*** Begin section ***
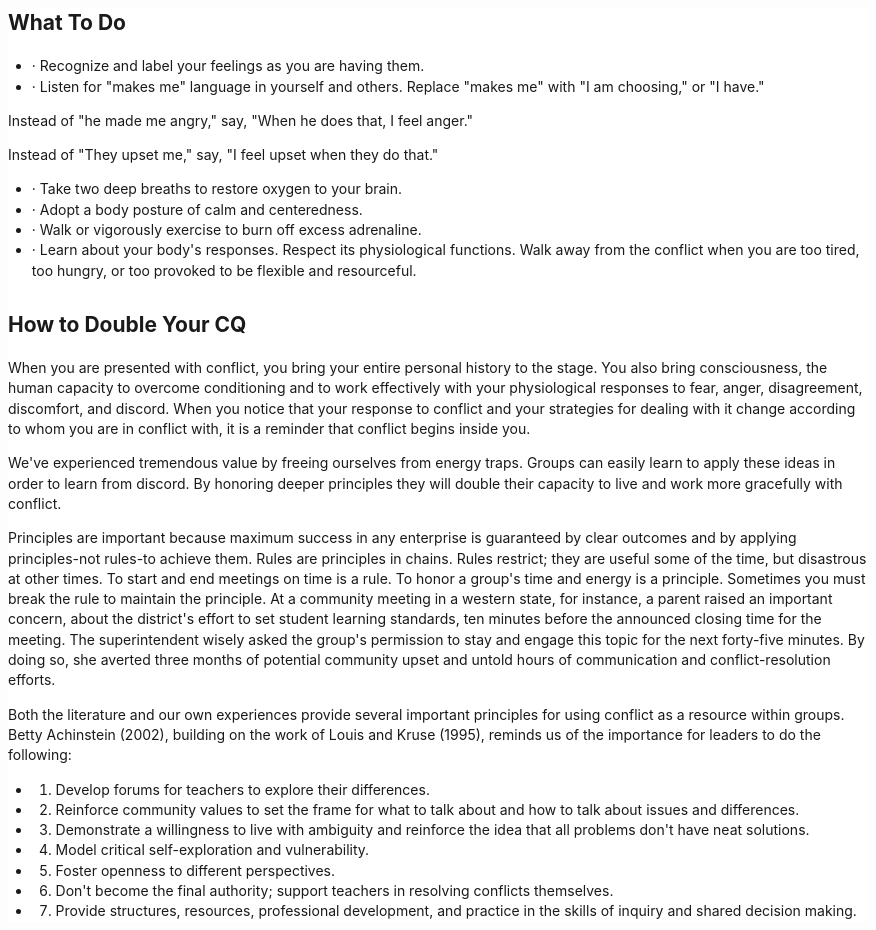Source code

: ## What To Do

- · Recognize and label your feelings as you are having them.
- · Listen for "makes me" language in yourself and others. Replace "makes me" with "I am choosing,"  or "I have."

Instead of "he made me angry," say, "When he does that, I feel anger."

Instead of "They upset me," say, "I feel upset when they do that."

- · Take two deep breaths to restore oxygen to your brain.
- · Adopt a body posture of calm and centeredness.
- · Walk or vigorously exercise to burn off excess adrenaline.
- · Learn about your body's responses. Respect its physiological functions. Walk away from the conflict when you are too tired, too hungry, or too provoked to be flexible and resourceful.

## How to Double Your CQ

When  you  are  presented  with  conflict, you bring your entire personal history to the stage. You  also  bring  consciousness,  the  human  capacity  to  overcome  conditioning  and to  work  effectively  with  your  physiological responses  to  fear,  anger,  disagreement,  discomfort,  and  discord.  When  you  notice  that your response to conflict and your strategies for dealing with it change according to whom you are in conflict with, it is a reminder that conflict begins inside you.

We've  experienced  tremendous  value  by freeing  ourselves  from  energy  traps.  Groups can easily learn to apply these ideas in order to learn from discord. By honoring deeper principles they will double their capacity to live and work more gracefully with conflict.

Principles  are  important  because  maximum success in any enterprise is guaranteed by clear outcomes and by applying principles-not rules-to achieve them. Rules are principles in chains. Rules restrict; they are useful some of the time, but disastrous at other times. To start and end meetings on time is a rule. To honor a group's time and energy is a principle. Sometimes you must break the rule to maintain the principle. At a community meeting in a western state,  for  instance,  a  parent  raised  an  important  concern,  about  the  district's  effort  to  set student learning standards, ten minutes before the  announced  closing  time  for  the  meeting. The  superintendent  wisely  asked  the  group's permission  to  stay  and  engage  this  topic  for the  next  forty-five  minutes.  By  doing  so,  she averted  three  months  of  potential  community upset and untold hours of communication and conflict-resolution efforts.

Both  the  literature  and  our  own  experiences provide several important principles for using  conflict  as  a  resource  within  groups. Betty Achinstein (2002), building on the work of Louis and Kruse (1995), reminds us of the importance for leaders to do the following:

- 1. Develop  forums  for  teachers  to  explore their differences.
- 2. Reinforce  community  values  to  set  the frame  for  what  to  talk  about  and  how  to talk about issues and differences.
- 3. Demonstrate  a  willingness  to  live  with ambiguity  and  reinforce  the  idea  that  all problems don't have neat solutions.
- 4. Model  critical  self-exploration  and  vulnerability.
- 5. Foster openness to different perspectives.
- 6. Don't become the final authority; support teachers in resolving conflicts themselves.
- 7. Provide structures, resources, professional development, and practice in the skills of inquiry and shared decision making.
*** End section ***
=== WHAT IS BEING ASKED ===
Starting at the line containing "- 1. Develop" and ending at the last line of the items, rewrite those lines with "teachers" changed to "educators" and everything else left as it is.

=== EXERCISE ANSWER ===
- 1. Develop  forums  for  educators  to  explore their differences.
- 2. Reinforce  community  values  to  set  the frame  for  what  to  talk  about  and  how  to talk about issues and differences.
- 3. Demonstrate  a  willingness  to  live  with ambiguity  and  reinforce  the  idea  that  all problems don't have neat solutions.
- 4. Model  critical  self-exploration  and  vulnerability.
- 5. Foster openness to different perspectives.
- 6. Don't become the final authority; support educators in resolving conflicts themselves.
- 7. Provide structures, resources, professional development, and practice in the skills of inquiry and shared decision making.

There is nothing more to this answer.